Secondo quanto ricostruito, l'uomo, un 38enne residente nella Capitale, avrebbe atteso la sua ex compagna in strada, nei pressi della sua abitazione.

Una volta individuata, l'avrebbe aggredita con violenza, provocandole lesioni e danneggiando la sua vettura. Non solo, ma le avrebbe anche sottratto il telefono cellulare, un gesto che ha aggravato ulteriormente la condotta persecutoria. I carabinieri della stazione di Santa Maria del Soccorso, allertati immediatamente, sono giunti sul posto e hanno proceduto all'arresto dell'uomo con l'accusa di maltrattamenti in famiglia, un reato che evidenzia la gravità della situazione e la reiterazione di comportamenti violenti.

L'attivazione del Codice Rosso e il sostegno alle vittime

La donna, vittima dell'aggressione, è stata prontamente soccorsa e trasportata al Policlinico ‘Umberto I’ per le necessarie cure mediche.

Successivamente, è stata presa in carico dal Centro Antiviolenza di zona, un'istituzione fondamentale per il supporto alle vittime di violenza. Ai militari, la donna ha raccontato di essere da tempo oggetto di continui episodi violenti da parte dell'ex convivente, aggressioni che si sarebbero verificate anche in presenza del loro figlio minore, un dettaglio che sottolinea la drammaticità del contesto familiare. Di fronte a tale quadro, i carabinieri hanno immediatamente attivato la procedura del Codice Rosso, un protocollo d'intervento rapido e prioritario per i casi di violenza domestica e di genere, volto a garantire la massima tutela alle persone offese.

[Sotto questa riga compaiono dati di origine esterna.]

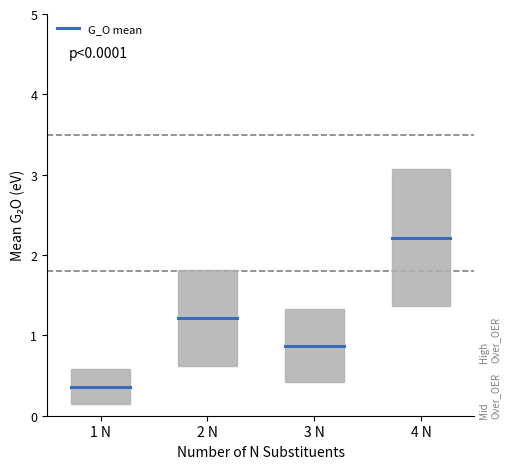

The value of Over_OER at 2 is 0.6. True or false?

False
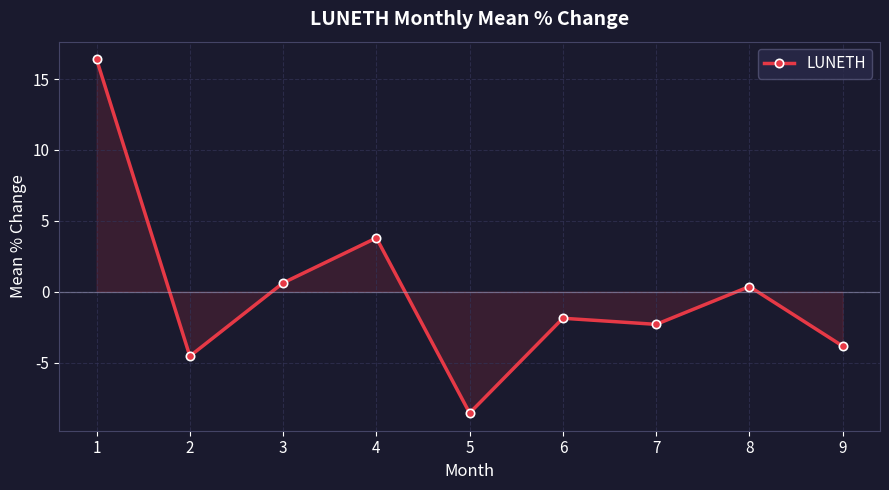

At which category does the data reach its first local peak?

4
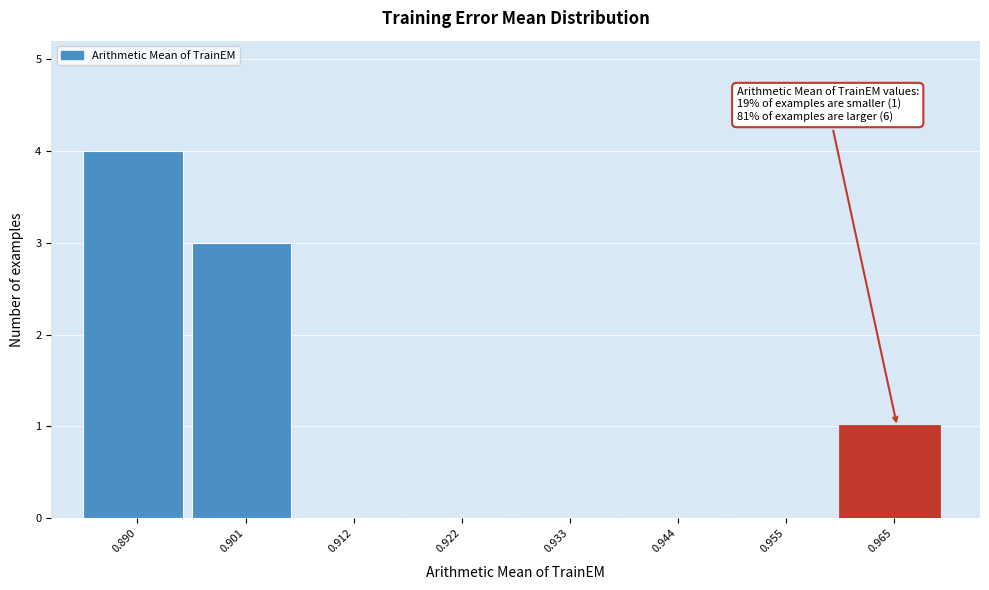

Reading right to left, transcribe all the data shown in this chart.

0.965=1	0.955=0	0.944=0	0.933=0	0.922=0	0.912=0	0.901=3	0.890=4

La detenzione e il ruolo del Centro Antiviolenza

L'uomo arrestato è stato condotto nel carcere romano di Regina Coeli, dove resta a disposizione dell'Autorità giudiziaria. L'attivazione del Codice Rosso, introdotto dalla legge n. 69 del 2019, rappresenta un passo cruciale per la protezione delle vittime, prevedendo l'adozione di misure urgenti e l'intervento immediato delle forze dell'ordine. Questa normativa assicura una corsia preferenziale nell'accesso alle tutele e agli interventi delle autorità competenti, accelerando i processi e offrendo risposte rapide. Il Centro Antiviolenza, che ha accolto la donna, svolge un ruolo essenziale, fornendo supporto psicologico, legale e sociale alle persone che subiscono maltrattamenti e violenze, accompagnandole in percorsi di fuoriuscita dalla situazione di pericolo e offrendo un punto di riferimento costante.